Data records
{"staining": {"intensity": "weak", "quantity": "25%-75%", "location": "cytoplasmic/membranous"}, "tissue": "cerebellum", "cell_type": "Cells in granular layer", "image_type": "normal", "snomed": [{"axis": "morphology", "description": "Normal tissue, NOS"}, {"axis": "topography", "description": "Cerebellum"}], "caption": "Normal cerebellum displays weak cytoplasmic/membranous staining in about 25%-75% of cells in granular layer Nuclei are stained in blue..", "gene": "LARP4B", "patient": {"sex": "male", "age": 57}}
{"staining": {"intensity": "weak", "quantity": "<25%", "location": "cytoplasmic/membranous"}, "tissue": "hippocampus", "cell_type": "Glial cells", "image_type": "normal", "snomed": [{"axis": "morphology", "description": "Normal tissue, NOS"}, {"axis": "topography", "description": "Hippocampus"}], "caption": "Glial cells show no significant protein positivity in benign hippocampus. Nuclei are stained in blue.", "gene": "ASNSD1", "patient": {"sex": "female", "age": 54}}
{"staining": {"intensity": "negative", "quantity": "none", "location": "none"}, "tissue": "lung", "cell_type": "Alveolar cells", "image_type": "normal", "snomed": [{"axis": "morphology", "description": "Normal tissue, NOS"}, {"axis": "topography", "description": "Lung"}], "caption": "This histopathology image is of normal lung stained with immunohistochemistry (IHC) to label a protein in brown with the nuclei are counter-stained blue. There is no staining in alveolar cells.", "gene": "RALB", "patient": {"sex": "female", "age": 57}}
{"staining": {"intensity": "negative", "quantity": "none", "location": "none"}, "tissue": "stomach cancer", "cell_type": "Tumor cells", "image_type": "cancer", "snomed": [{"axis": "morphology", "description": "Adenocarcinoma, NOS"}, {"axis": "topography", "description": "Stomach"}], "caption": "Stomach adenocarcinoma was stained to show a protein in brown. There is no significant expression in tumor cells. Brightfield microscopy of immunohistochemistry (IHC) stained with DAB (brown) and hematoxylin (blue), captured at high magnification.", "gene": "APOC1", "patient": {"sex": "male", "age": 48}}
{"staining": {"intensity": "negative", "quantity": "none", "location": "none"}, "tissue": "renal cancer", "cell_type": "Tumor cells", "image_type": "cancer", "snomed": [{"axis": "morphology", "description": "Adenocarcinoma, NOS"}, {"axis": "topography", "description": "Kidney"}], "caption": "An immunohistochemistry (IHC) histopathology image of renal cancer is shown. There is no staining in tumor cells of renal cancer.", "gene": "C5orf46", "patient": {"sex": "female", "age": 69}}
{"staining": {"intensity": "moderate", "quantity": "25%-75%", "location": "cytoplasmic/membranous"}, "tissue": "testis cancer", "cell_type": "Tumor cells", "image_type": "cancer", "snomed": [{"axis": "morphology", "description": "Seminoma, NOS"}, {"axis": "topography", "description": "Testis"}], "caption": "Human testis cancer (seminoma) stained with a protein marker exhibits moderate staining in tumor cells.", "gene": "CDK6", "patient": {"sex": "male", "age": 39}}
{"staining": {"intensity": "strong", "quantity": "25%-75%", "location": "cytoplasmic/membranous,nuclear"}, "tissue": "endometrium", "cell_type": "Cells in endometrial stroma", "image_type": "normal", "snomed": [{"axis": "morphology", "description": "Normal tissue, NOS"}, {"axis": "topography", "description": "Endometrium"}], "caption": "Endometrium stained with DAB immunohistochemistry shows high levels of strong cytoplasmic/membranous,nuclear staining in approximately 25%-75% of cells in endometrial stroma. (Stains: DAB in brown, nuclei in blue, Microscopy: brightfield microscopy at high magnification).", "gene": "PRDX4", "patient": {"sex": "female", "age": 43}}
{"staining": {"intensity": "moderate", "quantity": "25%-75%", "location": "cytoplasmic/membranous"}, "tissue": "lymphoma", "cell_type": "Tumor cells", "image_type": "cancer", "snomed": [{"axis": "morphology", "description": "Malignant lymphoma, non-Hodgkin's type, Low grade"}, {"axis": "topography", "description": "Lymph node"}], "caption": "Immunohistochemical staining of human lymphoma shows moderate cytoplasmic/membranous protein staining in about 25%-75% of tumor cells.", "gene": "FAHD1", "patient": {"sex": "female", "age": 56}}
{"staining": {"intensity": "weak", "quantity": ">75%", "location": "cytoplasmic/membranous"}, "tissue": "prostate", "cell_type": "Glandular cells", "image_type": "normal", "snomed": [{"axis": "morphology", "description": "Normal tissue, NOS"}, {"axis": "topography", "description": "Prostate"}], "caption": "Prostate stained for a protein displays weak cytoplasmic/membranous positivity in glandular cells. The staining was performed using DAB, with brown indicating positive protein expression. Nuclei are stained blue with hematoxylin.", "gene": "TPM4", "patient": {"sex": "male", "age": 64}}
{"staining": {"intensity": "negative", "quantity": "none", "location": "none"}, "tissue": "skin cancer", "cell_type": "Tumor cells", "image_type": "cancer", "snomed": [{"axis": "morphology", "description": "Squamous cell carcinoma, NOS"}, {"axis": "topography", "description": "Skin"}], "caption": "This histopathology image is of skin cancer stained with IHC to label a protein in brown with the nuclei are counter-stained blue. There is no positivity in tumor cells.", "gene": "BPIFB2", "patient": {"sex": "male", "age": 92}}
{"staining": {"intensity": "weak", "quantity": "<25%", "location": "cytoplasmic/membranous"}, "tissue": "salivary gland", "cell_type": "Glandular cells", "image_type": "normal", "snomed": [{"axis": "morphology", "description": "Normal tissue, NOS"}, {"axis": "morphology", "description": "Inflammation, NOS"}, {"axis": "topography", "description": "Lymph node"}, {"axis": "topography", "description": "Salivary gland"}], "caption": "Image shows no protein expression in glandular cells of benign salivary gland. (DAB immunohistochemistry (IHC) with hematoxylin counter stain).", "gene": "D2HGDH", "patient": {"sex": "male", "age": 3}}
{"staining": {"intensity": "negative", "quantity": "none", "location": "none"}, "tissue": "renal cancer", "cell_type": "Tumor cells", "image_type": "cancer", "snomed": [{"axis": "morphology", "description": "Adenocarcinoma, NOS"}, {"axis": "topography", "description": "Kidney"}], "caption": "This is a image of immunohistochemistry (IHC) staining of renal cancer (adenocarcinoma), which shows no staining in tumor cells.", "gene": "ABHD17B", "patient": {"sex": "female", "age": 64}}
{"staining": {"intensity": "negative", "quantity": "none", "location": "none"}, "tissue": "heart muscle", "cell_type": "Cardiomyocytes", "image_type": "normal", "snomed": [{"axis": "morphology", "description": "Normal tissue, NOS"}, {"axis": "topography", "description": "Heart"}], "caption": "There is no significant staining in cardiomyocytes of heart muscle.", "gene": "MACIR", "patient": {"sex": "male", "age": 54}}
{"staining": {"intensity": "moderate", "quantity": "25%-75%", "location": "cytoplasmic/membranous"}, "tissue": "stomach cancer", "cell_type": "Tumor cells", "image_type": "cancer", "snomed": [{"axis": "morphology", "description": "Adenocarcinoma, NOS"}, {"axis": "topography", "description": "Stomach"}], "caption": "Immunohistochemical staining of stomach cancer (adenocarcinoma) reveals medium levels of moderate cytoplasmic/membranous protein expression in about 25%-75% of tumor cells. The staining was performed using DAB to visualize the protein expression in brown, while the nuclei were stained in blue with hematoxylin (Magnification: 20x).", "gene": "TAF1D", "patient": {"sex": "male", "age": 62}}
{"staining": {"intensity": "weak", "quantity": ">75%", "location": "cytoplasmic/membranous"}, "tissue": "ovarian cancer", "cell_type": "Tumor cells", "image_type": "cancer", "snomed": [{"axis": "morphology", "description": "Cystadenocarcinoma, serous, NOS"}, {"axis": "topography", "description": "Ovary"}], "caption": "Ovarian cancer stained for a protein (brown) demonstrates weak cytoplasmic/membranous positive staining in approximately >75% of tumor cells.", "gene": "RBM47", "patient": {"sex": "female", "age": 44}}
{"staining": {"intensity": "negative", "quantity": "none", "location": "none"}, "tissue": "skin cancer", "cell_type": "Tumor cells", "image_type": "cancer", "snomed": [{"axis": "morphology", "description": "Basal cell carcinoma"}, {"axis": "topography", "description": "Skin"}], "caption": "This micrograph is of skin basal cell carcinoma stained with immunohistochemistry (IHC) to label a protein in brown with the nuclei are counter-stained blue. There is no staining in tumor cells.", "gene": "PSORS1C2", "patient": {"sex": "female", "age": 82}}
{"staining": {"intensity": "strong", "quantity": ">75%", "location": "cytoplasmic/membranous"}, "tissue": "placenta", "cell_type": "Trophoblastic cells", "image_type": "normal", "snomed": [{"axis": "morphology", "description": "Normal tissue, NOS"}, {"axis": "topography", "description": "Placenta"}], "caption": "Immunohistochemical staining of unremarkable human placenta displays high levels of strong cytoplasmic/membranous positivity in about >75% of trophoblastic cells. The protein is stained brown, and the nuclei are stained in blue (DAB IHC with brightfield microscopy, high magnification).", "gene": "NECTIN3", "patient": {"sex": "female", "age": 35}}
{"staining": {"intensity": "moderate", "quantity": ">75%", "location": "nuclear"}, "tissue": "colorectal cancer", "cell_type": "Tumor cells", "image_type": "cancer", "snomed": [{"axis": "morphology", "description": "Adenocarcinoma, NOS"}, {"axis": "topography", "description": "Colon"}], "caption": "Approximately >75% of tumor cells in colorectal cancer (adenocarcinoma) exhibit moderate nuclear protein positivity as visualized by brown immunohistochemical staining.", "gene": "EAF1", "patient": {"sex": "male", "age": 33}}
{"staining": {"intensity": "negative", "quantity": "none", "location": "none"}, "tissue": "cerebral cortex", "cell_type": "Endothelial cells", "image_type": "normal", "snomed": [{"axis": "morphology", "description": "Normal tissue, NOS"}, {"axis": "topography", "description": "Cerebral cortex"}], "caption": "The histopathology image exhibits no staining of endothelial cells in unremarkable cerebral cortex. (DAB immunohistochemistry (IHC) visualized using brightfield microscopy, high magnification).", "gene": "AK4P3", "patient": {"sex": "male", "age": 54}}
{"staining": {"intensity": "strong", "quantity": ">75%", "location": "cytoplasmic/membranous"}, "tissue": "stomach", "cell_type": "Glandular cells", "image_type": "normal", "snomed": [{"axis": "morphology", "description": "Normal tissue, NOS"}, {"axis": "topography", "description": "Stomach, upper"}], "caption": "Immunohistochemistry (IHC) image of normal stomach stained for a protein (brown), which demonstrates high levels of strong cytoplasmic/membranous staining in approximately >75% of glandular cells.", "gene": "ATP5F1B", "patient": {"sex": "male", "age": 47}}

▸ Problem description: Give back, verbatim, the lines from the top of the entries above through the line containing "cells show no".

▸ Solution below:
{"staining": {"intensity": "weak", "quantity": "25%-75%", "location": "cytoplasmic/membranous"}, "tissue": "cerebellum", "cell_type": "Cells in granular layer", "image_type": "normal", "snomed": [{"axis": "morphology", "description": "Normal tissue, NOS"}, {"axis": "topography", "description": "Cerebellum"}], "caption": "Normal cerebellum displays weak cytoplasmic/membranous staining in about 25%-75% of cells in granular layer Nuclei are stained in blue..", "gene": "LARP4B", "patient": {"sex": "male", "age": 57}}
{"staining": {"intensity": "weak", "quantity": "<25%", "location": "cytoplasmic/membranous"}, "tissue": "hippocampus", "cell_type": "Glial cells", "image_type": "normal", "snomed": [{"axis": "morphology", "description": "Normal tissue, NOS"}, {"axis": "topography", "description": "Hippocampus"}], "caption": "Glial cells show no significant protein positivity in benign hippocampus. Nuclei are stained in blue.", "gene": "ASNSD1", "patient": {"sex": "female", "age": 54}}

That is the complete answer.